Strong Domination Index in Fuzzy Graphs

TL;DR

This paper introduces a new topological index called the strong domination index in fuzzy graphs, based on the weight of strong edges, with applications and algorithms for various graph types.

Contribution

It defines the strong domination index and related parameters in fuzzy graphs, providing new tools and inequalities for analyzing fuzzy graph structures.

Findings

Defined the strong domination index (SDI) for fuzzy graphs.

Derived inequalities involving SDI and SDD.

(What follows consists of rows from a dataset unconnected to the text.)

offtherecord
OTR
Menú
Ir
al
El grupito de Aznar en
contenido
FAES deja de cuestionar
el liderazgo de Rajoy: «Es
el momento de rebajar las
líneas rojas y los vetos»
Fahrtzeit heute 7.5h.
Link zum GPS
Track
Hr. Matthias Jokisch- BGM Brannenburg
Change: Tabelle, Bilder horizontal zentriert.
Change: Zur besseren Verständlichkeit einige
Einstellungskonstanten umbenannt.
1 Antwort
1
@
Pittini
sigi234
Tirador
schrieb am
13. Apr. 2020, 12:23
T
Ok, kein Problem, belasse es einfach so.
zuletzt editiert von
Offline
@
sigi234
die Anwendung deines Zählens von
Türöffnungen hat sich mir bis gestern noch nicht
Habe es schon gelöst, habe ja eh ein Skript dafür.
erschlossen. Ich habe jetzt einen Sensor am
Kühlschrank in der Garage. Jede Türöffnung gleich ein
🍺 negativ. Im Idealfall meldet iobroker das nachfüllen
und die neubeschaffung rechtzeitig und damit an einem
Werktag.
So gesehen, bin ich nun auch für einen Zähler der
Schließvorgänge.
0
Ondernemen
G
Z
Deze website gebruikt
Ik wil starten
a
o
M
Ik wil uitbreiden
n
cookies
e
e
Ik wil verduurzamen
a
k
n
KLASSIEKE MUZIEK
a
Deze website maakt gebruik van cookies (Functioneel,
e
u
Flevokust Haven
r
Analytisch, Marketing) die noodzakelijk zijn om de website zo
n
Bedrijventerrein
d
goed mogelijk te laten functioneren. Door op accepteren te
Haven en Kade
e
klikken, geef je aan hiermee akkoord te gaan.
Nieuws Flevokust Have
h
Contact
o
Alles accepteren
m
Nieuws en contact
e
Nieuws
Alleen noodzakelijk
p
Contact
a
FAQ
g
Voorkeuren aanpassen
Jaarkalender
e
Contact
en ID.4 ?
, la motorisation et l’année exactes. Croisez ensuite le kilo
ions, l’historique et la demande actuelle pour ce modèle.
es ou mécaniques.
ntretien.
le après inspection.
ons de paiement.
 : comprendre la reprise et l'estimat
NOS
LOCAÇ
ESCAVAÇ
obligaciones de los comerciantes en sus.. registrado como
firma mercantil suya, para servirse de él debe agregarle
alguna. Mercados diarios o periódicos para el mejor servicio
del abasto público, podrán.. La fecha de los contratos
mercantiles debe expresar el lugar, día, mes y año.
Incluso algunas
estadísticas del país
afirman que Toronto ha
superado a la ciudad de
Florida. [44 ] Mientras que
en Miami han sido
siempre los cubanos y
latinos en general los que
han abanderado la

Applied the concepts to various fuzzy graph classes and operations.

Abstract

Topological indices play a vital role in the area of graph theory and fuzzy graph (FG) theory. It has wide applications in the areas such as chemical graph theory, mathematical chemistry, etc. Topological indices produce a numerical parameter associated with a graph. Numerous topological indices are studied due to its applications in various fields. In this article a novel idea of domination index in a FG is defined using weight of strong edges. The strong domination degree (SDD) of a vertex u is defined using the weight of minimal strong dominating set (MSDS) containing u. Idea of upper strong domination number, strong irredundance number, strong upper irredundance number, strong independent domination number, and strong independence number are explained and illustrated subsequently. Strong domination index (SDI) of a FG is defined using the SDD of each vertex. The concept is applied on various FGs like complete FG, complete bipartite and r-partite FG, fuzzy tree, fuzzy cycle and fuzzy stars. Inequalities involving the SDD and SDI are obtained. The union and join of FG is also considered in the study. Applications for SDD of a vertex is provided in later sections. An algorithm to obtain a MSDS containing a particular vertex is also discussed in the article.